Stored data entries
==*==
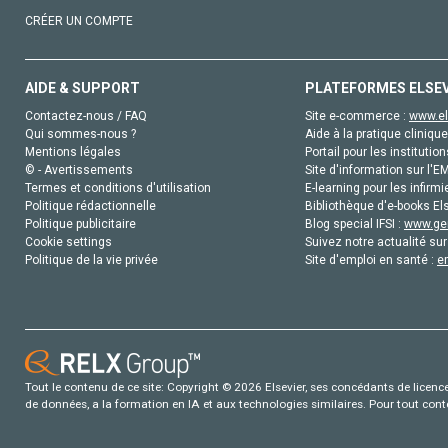
CRÉER UN COMPTE
AIDE & SUPPORT
PLATEFORMES ELSE
Contactez-nous / FAQ
Site e-commerce :
www.el
Qui sommes-nous ?
Aide à la pratique clinique
Mentions légales
Portail pour les institution
© - Avertissements
Site d'information sur l'E
Termes et conditions d'utilisation
E-learning pour les infirmi
Politique rédactionnelle
Bibliothèque d'e-books Els
Politique publicitaire
Blog special IFSI :
www.gen
Cookie settings
Suivez notre actualité sur
Politique de la vie privée
Site d'emploi en santé :
e
Tout le contenu de ce site: Copyright © 2026 Elsevier, ses concédants de licence e
de données, a la formation en IA et aux technologies similaires. Pour tout con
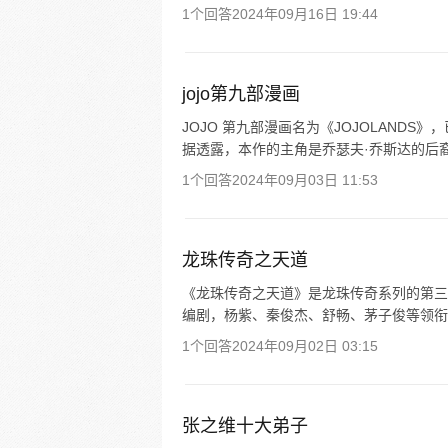
1个回答
2024年09月16日 19:44
jojo第九部漫画
JOJO 第九部漫画名为《JOJOLANDS》，已于
据透露，本作的主角是乔瑟夫·乔斯达的后
1个回答
2024年09月03日 11:53
龙珠传奇之天道
《龙珠传奇之天道》是龙珠传奇系列的第三
编剧，杨紫、秦俊杰、舒畅、茅子俊等领衔主演
1个回答
2024年09月02日 03:15
张之维十大弟子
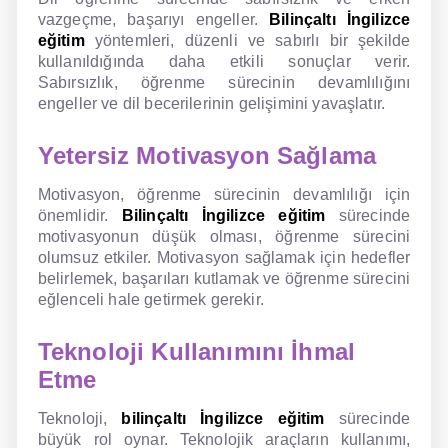
vazgeçme, başarıyı engeller.
Bilinçaltı İngilizce
eğitim
yöntemleri, düzenli ve sabırlı bir şekilde
kullanıldığında daha etkili sonuçlar verir.
Sabırsızlık, öğrenme sürecinin devamlılığını
engeller ve dil becerilerinin gelişimini yavaşlatır.
Yetersiz Motivasyon Sağlama
Motivasyon, öğrenme sürecinin devamlılığı için
önemlidir.
Bilinçaltı İngilizce eğitim
sürecinde
motivasyonun düşük olması, öğrenme sürecini
olumsuz etkiler. Motivasyon sağlamak için hedefler
belirlemek, başarıları kutlamak ve öğrenme sürecini
eğlenceli hale getirmek gerekir.
Teknoloji Kullanımını İhmal
Etme
Teknoloji,
bilinçaltı İngilizce eğitim
sürecinde
büyük rol oynar. Teknolojik araçların kullanımı,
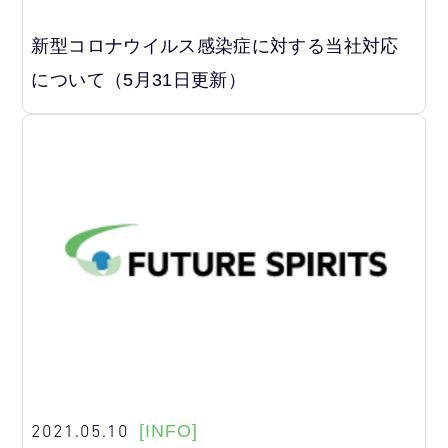
新型コロナウイルス感染症に対する当社対応
について（5月31日更新）
2021.05.10
[INFO]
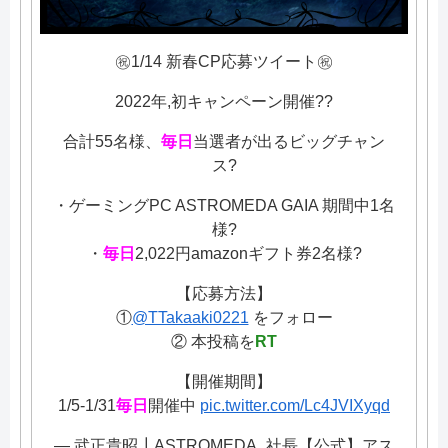
㊗️1/14 新春CP応募ツイート㊗️
2022年,初キャンペーン開催??
合計55名様、
毎日
当選者が出るビッグチャン
ス?
・ゲーミングPC ASTROMEDA GAIA 期間中1名
様?
・
毎日
2,022円amazonギフト券2名様?
【応募方法】
①
@TTakaaki0221
をフォロー
② 本投稿を
RT
【開催期間】
1/5-1/31
毎日
開催中
pic.twitter.com/Lc4JVIXyqd
— 武正貴昭┃ASTROMEDA_社長【公式】アス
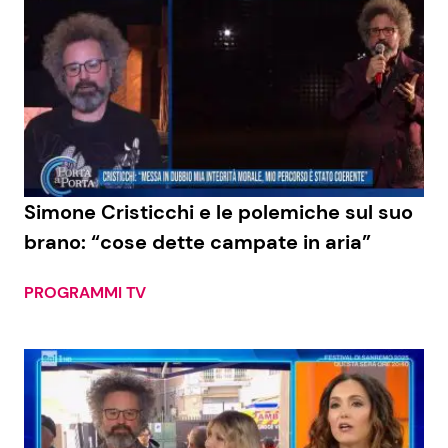
Simone Cristicchi e le polemiche sul suo
brano: “cose dette campate in aria”
PROGRAMMI TV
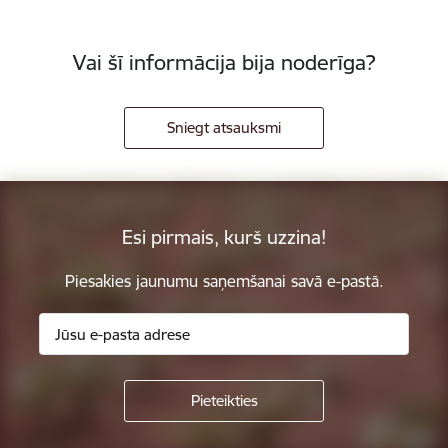
Vai šī informācija bija noderīga?
Sniegt atsauksmi
Esi pirmais, kurš uzzina!
Piesakies jaunumu saņemšanai savā e-pastā.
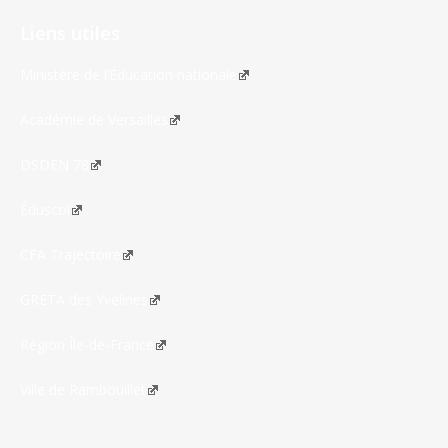
Liens utiles
Ministère de l’Éducation nationale
Académie de Versailles
DSDEN 78
Éduscol
CFA Trajectoire
GRETA des Yvelines
Région Île-de-France
Ville de Rambouillet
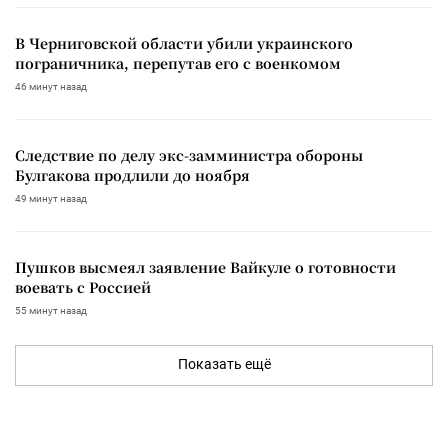
В Черниговской области убили украинского
пограничника, перепутав его с военкомом
46 минут назад
Следствие по делу экс-замминистра обороны
Булгакова продлили до ноября
49 минут назад
Пушков высмеял заявление Вайкуле о готовности
воевать с Россией
55 минут назад
Показать ещё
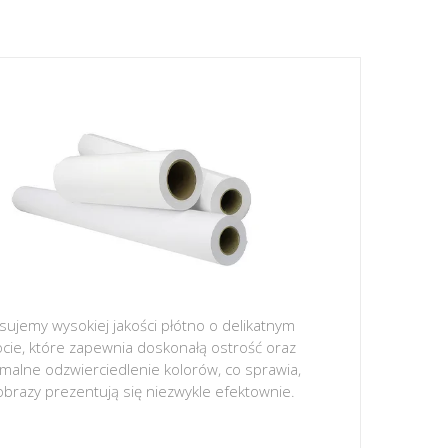
sujemy wysokiej jakości płótno o delikatnym
ocie, które zapewnia doskonałą ostrość oraz
malne odzwierciedlenie kolorów, co sprawia,
obrazy prezentują się niezwykle efektownie.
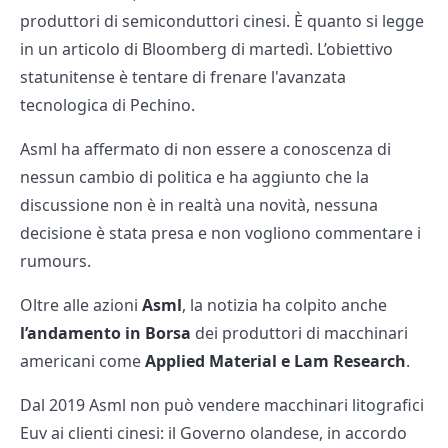
produttori di semiconduttori cinesi. È quanto si legge
in un articolo di Bloomberg di martedì. L’obiettivo
statunitense è tentare di frenare l'avanzata
tecnologica di Pechino.
Asml ha affermato di non essere a conoscenza di
nessun cambio di politica e ha aggiunto che la
discussione non è in realtà una novità, nessuna
decisione è stata presa e non vogliono commentare i
rumours.
Oltre alle azioni
Asml
, la notizia ha colpito anche
l’andamento in Borsa
dei produttori di macchinari
americani come
Applied Material e Lam Research
.
Dal 2019 Asml non può vendere macchinari litografici
Euv ai clienti cinesi: il Governo olandese, in accordo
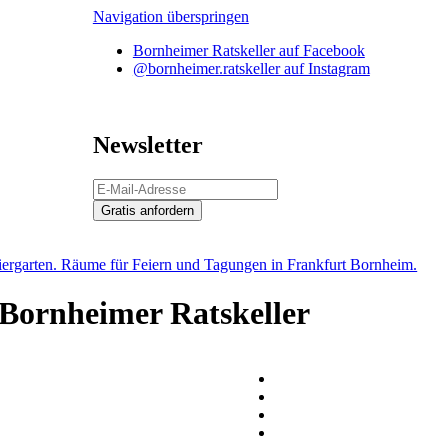
Navigation überspringen
Bornheimer Ratskeller auf Facebook
@bornheimer.ratskeller auf Instagram
Newsletter
Gratis anfordern
Bornheimer Ratskeller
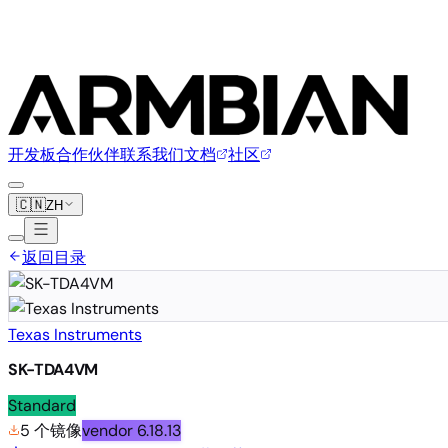
开发板
合作伙伴
联系我们
文档
社区
🇨🇳
ZH
返回目录
Texas Instruments
SK-TDA4VM
Standard
5 个镜像
vendor
6.18.13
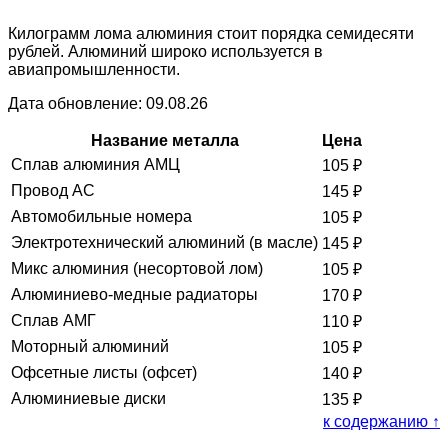
Килограмм лома алюминия стоит порядка семидесяти
рублей. Алюминий широко используется в
авиапромышленности.
Дата обновление: 09.08.26
Название металла
Цена
Сплав алюминия АМЦ
105
₽
Провод АС
145
₽
Автомобильные номера
105
₽
Электротехнический алюминий (в масле)
145
₽
Микс алюминия (несортовой лом)
105
₽
Алюминиево-медные радиаторы
170
₽
Сплав АМГ
110
₽
Моторный алюминий
105
₽
Офсетные листы (офсет)
140
₽
Алюминиевые диски
135
₽
к содержанию ↑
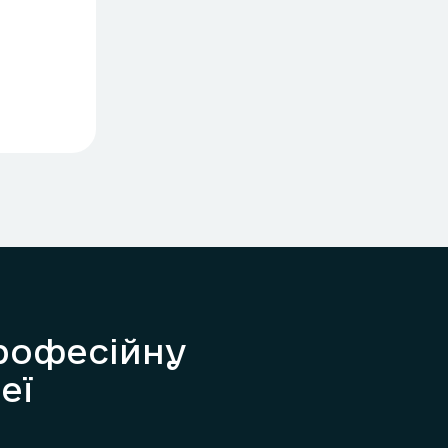
рофесійну
еї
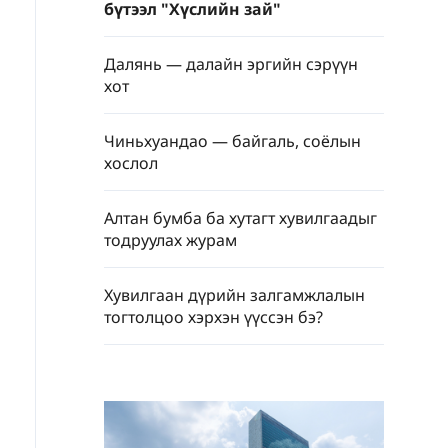
бүтээл "Хүслийн зай"
Далянь — далайн эргийн сэрүүн
хот
Чиньхуандао — байгаль, соёлын
хослол
Алтан бумба ба хутагт хувилгаадыг
тодруулах журам
Хувилгаан дүрийн залгамжлалын
тогтолцоо хэрхэн үүссэн бэ?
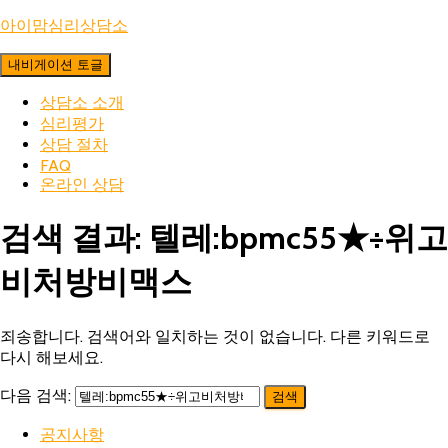
아이맘심리상담소
내비게이션 토글
상담소 소개
심리평가
상담 절차
FAQ
온라인 상담
검색 결과: 텔레:bpmc55★÷위고
비처방비맥스
죄송합니다. 검색어와 일치하는 것이 없습니다. 다른 키워드로
다시 해보세요.
다음 검색:
공지사항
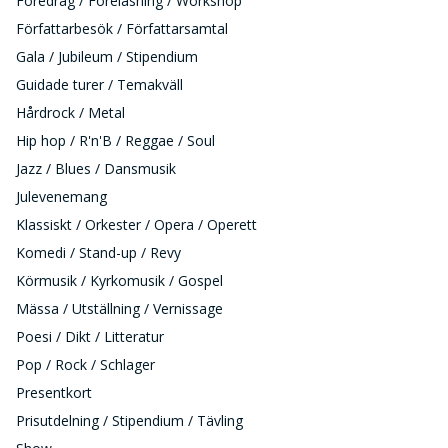
Föredrag / Föreläsning / Workshop
Författarbesök / Författarsamtal
Gala / Jubileum / Stipendium
Guidade turer / Temakväll
Hårdrock / Metal
Hip hop / R'n'B / Reggae / Soul
Jazz / Blues / Dansmusik
Julevenemang
Klassiskt / Orkester / Opera / Operett
Komedi / Stand-up / Revy
Körmusik / Kyrkomusik / Gospel
Mässa / Utställning / Vernissage
Poesi / Dikt / Litteratur
Pop / Rock / Schlager
Presentkort
Prisutdelning / Stipendium / Tävling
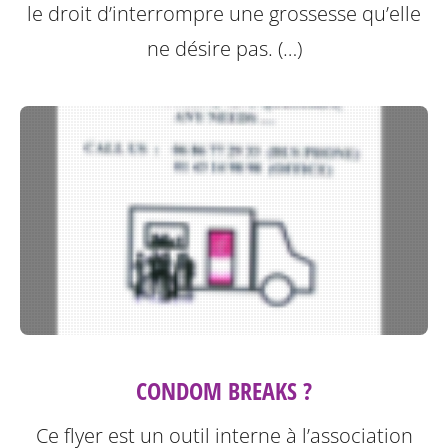
le droit d’interrompre une grossesse qu’elle
ne désire pas. (…)
CONDOM BREAKS ?
Ce flyer est un outil interne à l’association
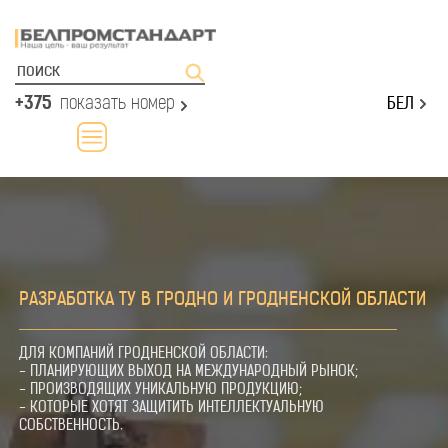
+375
показать номер
БЕЛ
РАЗРАБОТКА ТУ В ГРОДНО И ГРОДНЕНСКОЙ ОБЛАСТИ
ДЛЯ КОМПАНИЙ ГРОДНЕНСКОЙ ОБЛАСТИ:
- ПЛАНИРУЮЩИХ ВЫХОД НА МЕЖДУНАРОДНЫЙ РЫНОК;
- ПРОИЗВОДЯЩИХ УНИКАЛЬНУЮ ПРОДУКЦИЮ;
- КОТОРЫЕ ХОТЯТ ЗАЩИТИТЬ ИНТЕЛЛЕКТУАЛЬНУЮ
СОБСТВЕННОСТЬ.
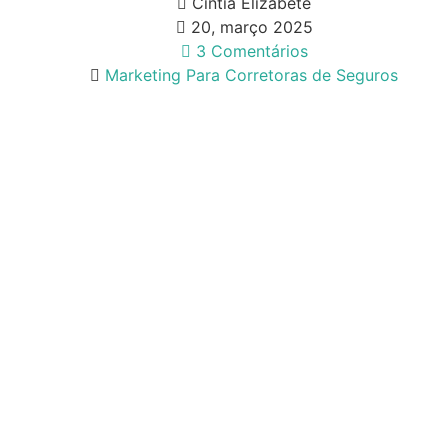
Cintia Elizabete
20, março 2025
3 Comentários
Marketing Para Corretoras de Seguros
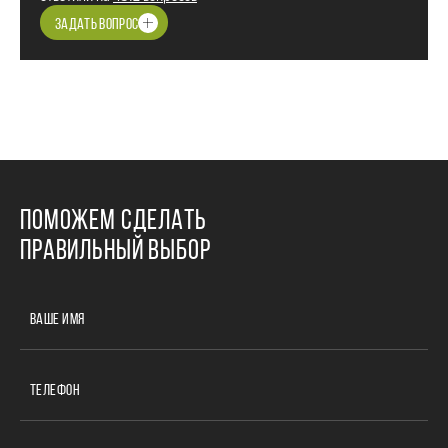
ЗАДАТЬ ВОПРОС
ПОМОЖЕМ СДЕЛАТЬ
ПРАВИЛЬНЫЙ ВЫБОР
ВАШЕ ИМЯ
ТЕЛЕФОН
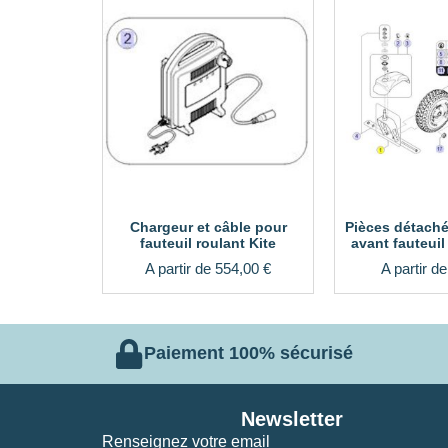
Chargeur et câble pour
Pièces détaché
fauteuil roulant Kite
avant fauteuil
A partir de
554,00
€
A partir d
Paiement 100% sécurisé
Newsletter
Renseignez votre email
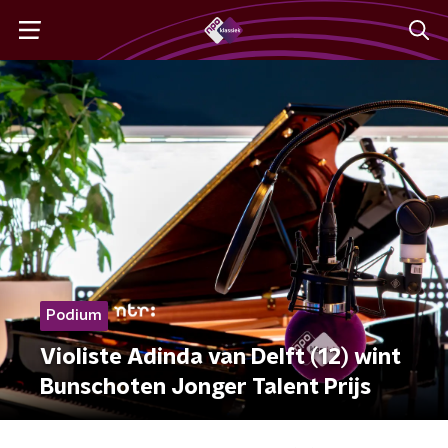
Podium
Violiste Adinda van Delft (12) wint
Bunschoten Jonger Talent Prijs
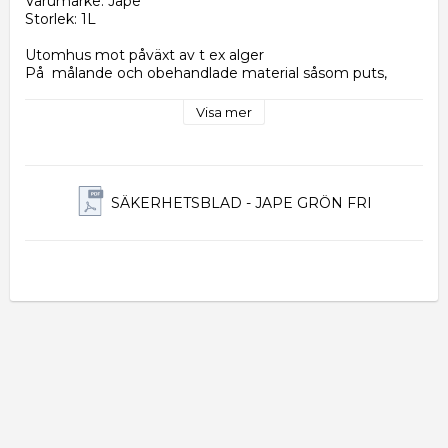
Varumärke: Jape
Storlek: 1L
Utomhus mot påväxt av t ex alger
På  målande och obehandlade material såsom puts, 
sten, tegel, trä, betong, eternit, plåt, takpapp, plast, 
textilier m.m.
Visa mer
Redskap: Spruta, pensel eller borste.
Spädning  1+4
Åtgång: 1 liter ger 5 liter bruklösning. Räcker upp till 30 
m²
SÄKERHETSBLAD - JAPE GRÖN FRI
Upptäck den överlägsna algborttagningen med Grön-Fri. 
Din pålitliga partner för att eliminera påväxt från 
utomhusytor. Med marknadsledande egenskaper är 
denna lösning perfekt för fasader, tak, marksten och 
mycket mer.
Fördelar
Snabb och pålitlig: Grön-Fri ger omedelbara resultat, 
effektivt eliminera påväxt som t ex alger.
Mångsidig applikation: 
Passar för alla utomhusytor, 
inklusive målade och obehandlade material som trä, 
puts, sten, tegel, betong, plåt, takpapp, plast, textilier och 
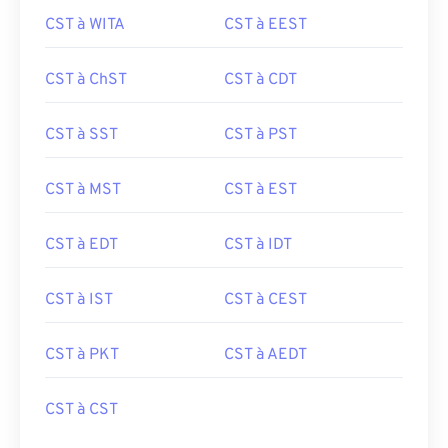
CST à WITA
CST à EEST
CST à ChST
CST à CDT
CST à SST
CST à PST
CST à MST
CST à EST
CST à EDT
CST à IDT
CST à IST
CST à CEST
CST à PKT
CST à AEDT
CST à CST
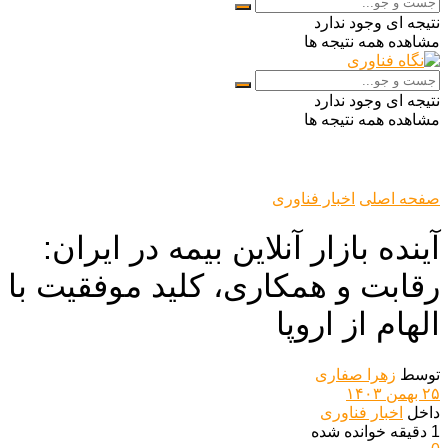
نتیجه ای وجود ندارد
مشاهده همه نتیجه ها
نتیجه ای وجود ندارد
مشاهده همه نتیجه ها
صفحه اصلی
اخبار فناوری
آینده بازار آنلاین بیمه در ایران:
رقابت و همکاری، کلید موفقیت با
الهام از اروپا
توسط
زهرا صفاری
۲۵ بهمن ۱۴۰۳
داخل
اخبار فناوری
1 دقیقه خوانده شده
==*==
• _What is expected_
Each line in the data that holds the string "tegel" must be returned.

• _Task output_
sten, tegel, trä, betong, eternit, plåt, takpapp, plast, 
puts, sten, tegel, betong, plåt, takpapp, plast, textilier och 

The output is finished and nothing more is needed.